Ferinstance, if you've read around pk enough surely you've seen his iterations of his identification with Jesus, the martyred god, with Galileo, the martyred genius .... The more so since my arrest in 2006. Still, it was not new thinking. I've identified with Jesus since childhood, and so do all Christians, even if not to the extent I do (or with the manifest justification!)

But dig this: in pk thinking, Christianity itself, Jesus himself, is subject to the same simplifications, the same vanities. God made man in God's image, a vain, self-maximizing fragment of consciousness.

I offered the world Illichian social networking in 1970 when I joined Illich's deschooling ideas to found the Free Learning Exchange. Cybernetic data basing, digital record keeping, in a public institution Not Controlled by Government! might allow humans to realize some of the social implications of Christianity, help us live together convivially, without the arrogance and interference of imperial kleptocracy. There, see? I think of myself as a cause! Well, of course I am a cause, and so are we all. But what is being caused is very complex: maybe there's an 8-ball involved and a cue ball, and maybe also an earthquake, and the table disintegrating.

When I invented the internet I was very much aware, and have routinely said, that "my" ideas had been floating around me for a decade at least, 1960ish: so much flotsam and jetsam. Now here's me, flotsam floating around amid jetsam. I encounter Illich, himself a jetsam floating around amid flotsam. He refers to Jesus in a way I resonate with, though I see Jesus as also so much flotsam floating around amid so much jetsam: in a world where Augustus Caesar, himself a Sargasso sea of flotsam and jetsam, was deluding himself that he could take 8-ball-in-the-side-pocket control of the world! Augustus influenced the world. So did Jesus. So do I, and you. So does the catatonic institutionalized in a box hosed out every other day by someone without a green card who the moment before stole the hearing aid from some old lady in the same facility.

Now here's the United States, stealing everything that is or isn't nailed down, paying royalties to those perceived as powerful and stomping extra hard on those perceived to be defenseless, deaf, and not accidentally, to my claims that it's my ideas that were stolen.

This is familiar. This is the universe of life, subset Sentiens, complicated by politics: the state of people organized for leverage, bossing people down-tide of them. I don't claim to understand it all: what I claim is that the Augustus Caesars, the Hitlers, the Nixons, don't understand it, understand if far less well than I do, but lack the humility to admit it, as well as the intelligence to understand it half as well as I do: and too stupid to see that it's they who are helping to disintegrate the table!

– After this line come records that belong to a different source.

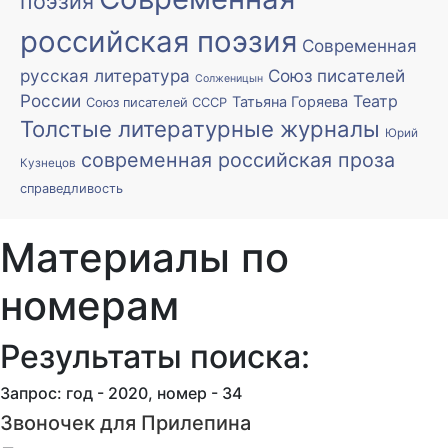
поэзия
российская поэзия
Современная
русская литература
Союз писателей
Солженицын
России
Театр
Татьяна Горяева
Союз писателей СССР
Толстые литературные журналы
Юрий
современная российская проза
Кузнецов
справедливость
Материалы по
номерам
Результаты поиска:
Запрос: год - 2020, номер - 34
Звоночек для Прилепина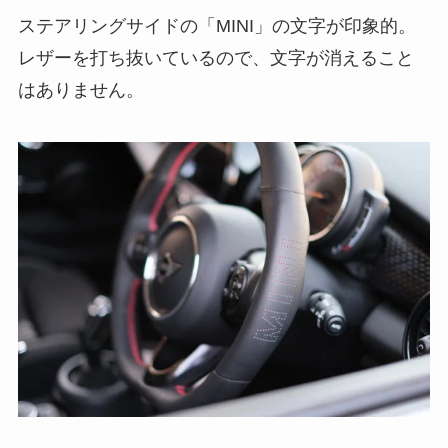
ステアリングサイドの「MINI」の文字が印象的。
レザーを打ち抜いているので、文字が消えること
はありません。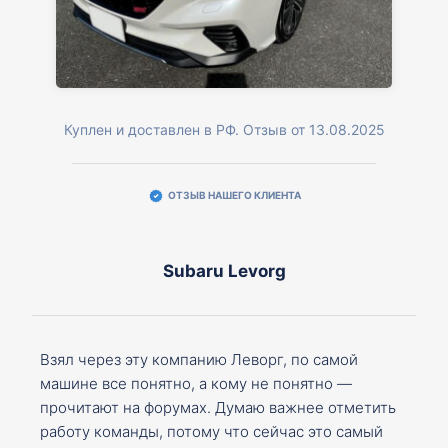
Куплен и доставлен в РФ. Отзыв от 13.08.2025
ОТЗЫВ НАШЕГО КЛИЕНТА
Subaru Levorg
Взял через эту компанию Леворг, по самой
машине все понятно, а кому не понятно —
прочитают на форумах. Думаю важнее отметить
работу команды, потому что сейчас это самый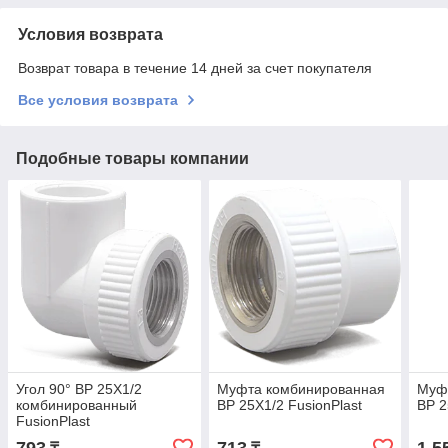
Условия возврата
Возврат товара в течение 14 дней за счет покупателя
Все условия возврата
Подобные товары компании
Угол 90° ВР 25Х1/2
Муфта комбинированная
Муф
комбинированный
ВР 25Х1/2 FusionPlast
ВР 2
FusionPlast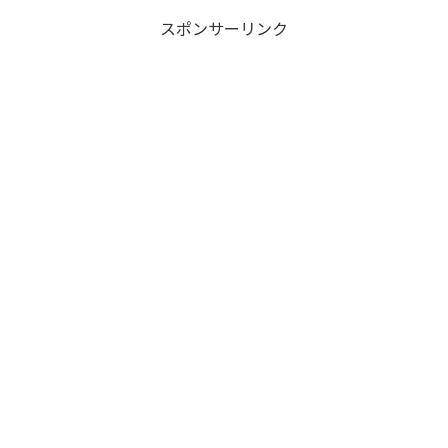
スポンサーリンク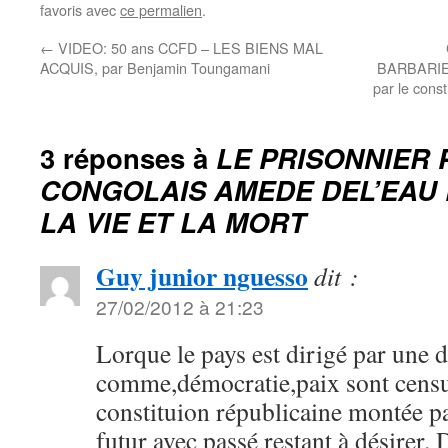
favoris avec
ce permalien
.
←
VIDEO: 50 ans CCFD – LES BIENS MAL
ACQUIS, par Benjamin Toungamani
BARBARIE
par le cons
3 réponses à
LE PRISONNIER 
CONGOLAIS AMEDE DEL’EAU 
LA VIE ET LA MORT
Guy junior nguesso
dit :
27/02/2012 à 21:23
Lorque le pays est dirigé par une 
comme,démocratie,paix sont censu
constituion républicaine montée pa
futur avec passé restant à désirer.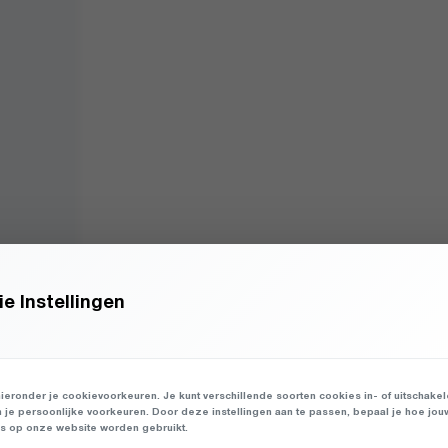
e Instellingen
ieronder je cookievoorkeuren. Je kunt verschillende soorten cookies in- of uitschake
n je persoonlijke voorkeuren. Door deze instellingen aan te passen, bepaal je hoe jou
 op onze website worden gebruikt.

The majority is always smarter than some minority, but also less smart, far less, than some other minority.

I like to trust that god is smart, but fear that he too, at least the capitalized one, God, is so much flotsam. So instead, these days, I just trust that the 8-ball is going where we actually sent it, never mind where we meant to send it.


Bateson's cosmology of Pleroma and Creatura I report on and developed further (Sentiens ...) at Macroinformation.org. That domain got destroyed, is still down, but some material is being restored (and further explored) at my Macroinformation blog. (Same host as IonaArc.)